Pour renforcer la pratique de l’enquête interne en France, la Commission formule donc sept propositions. D’abord, elle refuse un encadrement législatif strict de l’enquête interne par une extension des dispositions du code de procédure pénale. Selon les membres de la commission : « il risquerait de freiner le développement des enquêtes internes et d’entraver leur efficacité ». Les entreprises françaises croulent déjà sous le poids réglementaire. Or une législation trop rigide ne s’adapterait pas à tous les secteurs d’activité et nuirait à l’objectif final : identifier pour évaluer et traiter rapidement les manquements.

La commission encourage néanmoins la mise en place de guides de l’enquête interne au sein des organisations dans l’objectif de garantir les principes fondamentaux, notamment en matière de protection des droits des salariés et de transparence des procédures. « L’élaboration de tels guides permettra également aux entreprises d’ajuster leurs enquêtes à leur environnement spécifique, d’évoluer face à de nouveaux risques (tels que l’IA, les cryptomonnaies et la cybersécurité) et d’assurer une mise en conformité plus efficace », expliquent les rapporteurs.

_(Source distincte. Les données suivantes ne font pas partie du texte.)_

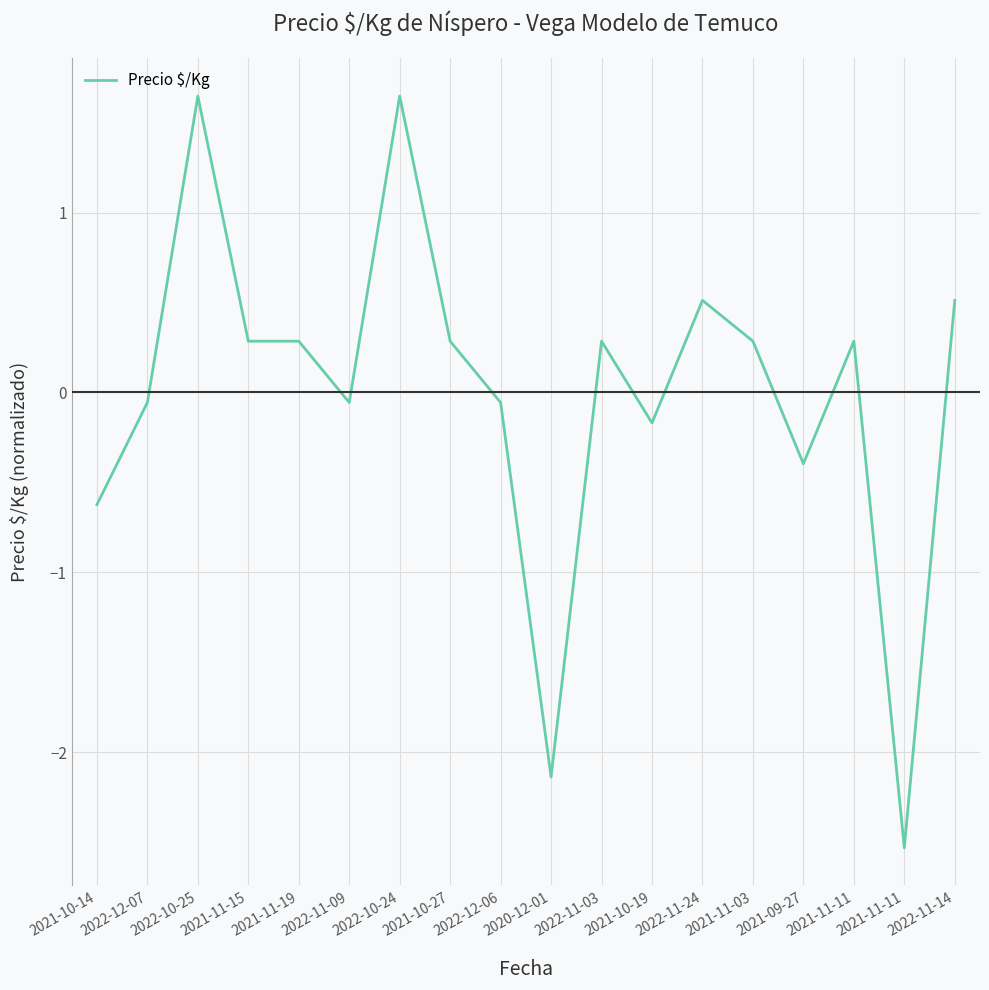

At which category does the data reach its first local valley?

2022-11-09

Si l’encadrement législatif n’est pas recommandé par la commission, une définition légale de l’enquête interne paraît nécessaire pour inciter les entreprises à structurer leurs dispositifs de conformité. Il est ainsi proposé d’adopter un nouvel article L. 4121-6 au sein du code du travail : « Une enquête interne désigne un processus formel mené au sein dune organisation privée ou publique, visant à vérifier si les faits allégués ou les soupçons de violations aux lois ou aux règles internes de l’organisation sont avérés. L’enquête interne doit prendre en considération les éléments probatoires relatifs aux personnes physiques, à charge comme à décharge, tout en respectant leurs droits et en mettant en œuvre des moyens proportionnels à l’objectif fixé. L’enquête interne favorise l’intégrité de l’organisation privée ou publique. Elle contribue à assurer sa conformité aux lois et règlements, et d’améliorer sa gouvernance tout en protégeant sa réputation et ses membres ».

L’articulation entre enquête interne et enquête pénale, notamment l’exploitation par les autorités judiciaires des éléments des investigations de l’entreprise, est bien le nœud des risques de déviance des pratiques. « Le principal danger est que les autorités de poursuite utilisent l’enquête interne comme un instrument auxiliaire d’investigation, au détriment des droits fondamentaux des salariés concernés » explique le rapport qui rappelle que le 29 octobre 2024, le député Marleix a déposé une proposition de loi pour encadrer les auditions réalisées dans le cadre d’une enquête interne alors qu’une enquête judiciaire est ouverte en parallèle. Plusieurs amendements sont proposés au texte par la commission qui appelle à une adoption du dispositif rapide par le Parlement.

Pour garantir la crédibilité de l’enquête et susciter la confiance des salariés auditionnés, la commission estime que l’indépendance de l’enquêteur est clé. Alors que le député Marleix avait proposé de demander au parquet la nomination d’un mandataire ad hoc à qui l’enquêteur pourrait rendre des comptes, en lieu et place des dirigeants de la personne morale, la commission propose au contraire de promouvoir la création d’un comité ad hoc d’administrateurs indépendants pour superviser toute enquête interne en cas de soupçon pesant sur des dirigeants exécutifs. Cette clause pourrait être intégrée au code Afep-Medef. Et s’agissant de l’indépendance de l’avocat enquêteur qui serait également conseil régulier de l’entreprise, sans surprise, la commission se prononce contre l’interdiction de cumul des fonctions. « Cette restriction porterait une atteinte disproportionnée au libre choix de l’avocat, principe fondamental des droits de la défense », justifie la commission qui préfère « responsabiliser les entreprises sur ce sujet ».